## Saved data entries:

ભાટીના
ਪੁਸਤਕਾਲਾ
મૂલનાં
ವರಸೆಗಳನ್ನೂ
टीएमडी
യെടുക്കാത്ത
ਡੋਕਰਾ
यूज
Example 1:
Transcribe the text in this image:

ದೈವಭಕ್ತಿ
* * *
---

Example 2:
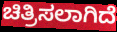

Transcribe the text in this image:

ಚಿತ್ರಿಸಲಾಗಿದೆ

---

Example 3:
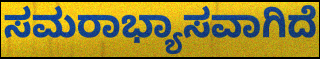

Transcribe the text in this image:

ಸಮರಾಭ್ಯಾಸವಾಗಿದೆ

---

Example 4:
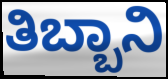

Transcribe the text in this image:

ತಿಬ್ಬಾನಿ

## WORK TASK:
Filter the entries by the string "Example" and copy each matching line.

## TASK RESULT:
Example 1:
Example 2:
Example 3:
Example 4:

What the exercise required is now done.